As the polyester resin for the undercoat layer is a polyester resin made from a dicarboxylic acid component containing naphthalenedicarboxylic acid, the storage stability can be maintained even when the coating layer is made thin in order to keep the suitability for long winding. A magnetic recording medium with high dropout after storage was provided.
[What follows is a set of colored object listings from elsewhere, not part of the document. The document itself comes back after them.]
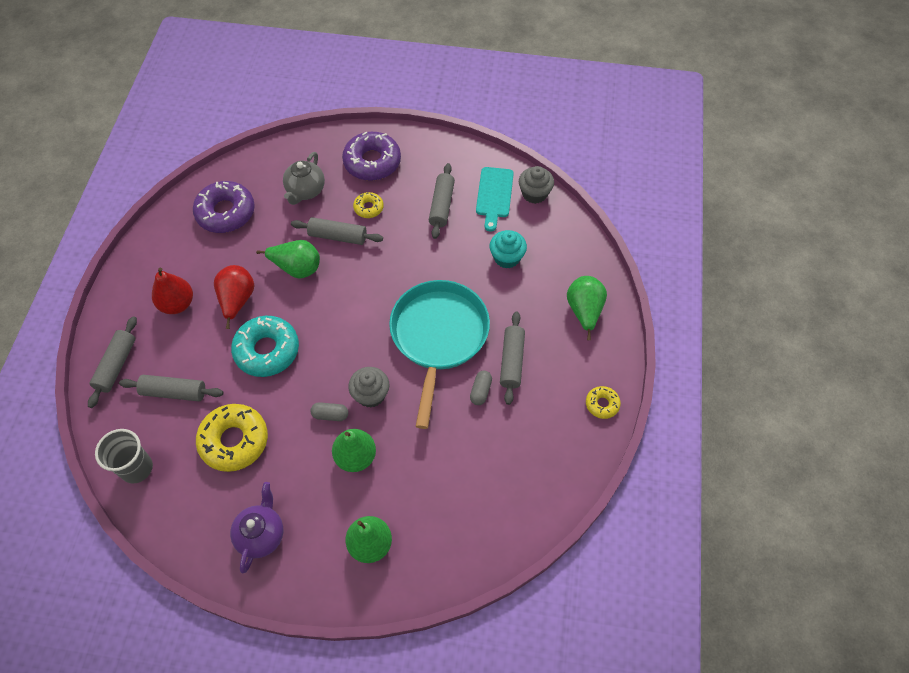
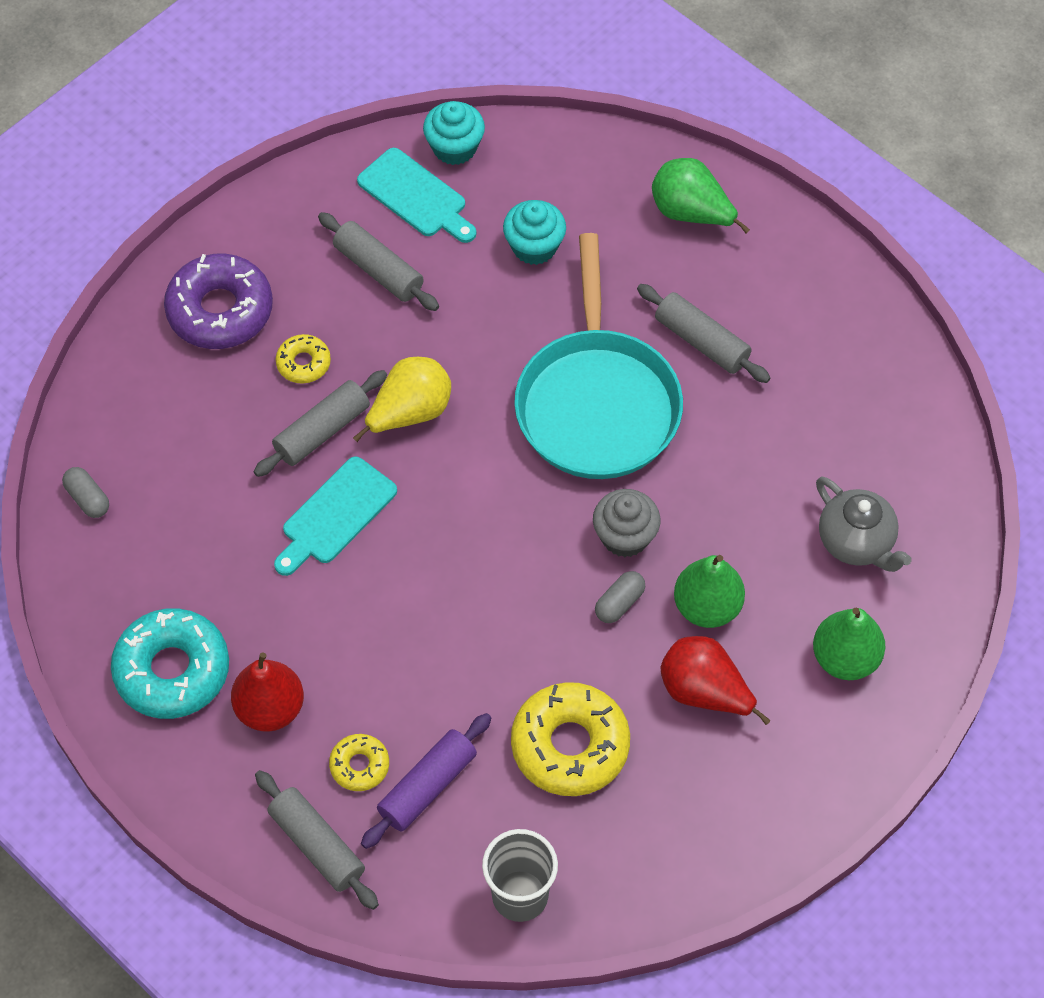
camera: 55 degrees left, 0 degrees up
(174, 392) = (427, 786): grey rolling pin -> purple rolling pin
(226, 212) = (147, 557): purple donut -> none
(237, 300) = (330, 624): red pear -> red pear (704, 692)
(261, 535) = (740, 783): purple teapot -> none
(267, 350) = (451, 628): turquoise donut -> turquoise donut (172, 670)
(297, 268) = (335, 515): green pear -> turquoise cutting board
(305, 191) = (198, 427): grey teapot -> grey teapot (856, 542)
(373, 264) = (410, 413): none -> yellow pear
(438, 336) = (597, 403): turquoise pan -> turquoise pan turned 135 degrees counterclockwise
(480, 391) = (718, 404): grey capsule -> grey capsule (87, 499)
(534, 194) = (454, 148): grey cupcake -> turquoise cupcake
(602, 404) = (840, 282): yellow donut -> yellow donut (359, 765)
Further, after storage, a magnetic recording medium was obtained in which precipitates on the surface of the magnetic layer were hardly generated and the adhesion between the support and the magnetic layer was excellent.

Claims (1)

[Claims] 1. A magnetic recording medium wherein an undercoat layer is provided on at least one surface of a nonmagnetic support, and at least a magnetic recording layer is provided on the undercoat layer by applying naphthalenedicarboxylic acid as a dicarboxylic acid component to the undercoat layer. A magnetic recording medium coated with a polyester resin produced from raw materials containing the undercoat layer, and the total thickness of the coating layer on the undercoat layer side is 0.01 μm or more and 1 μm or less.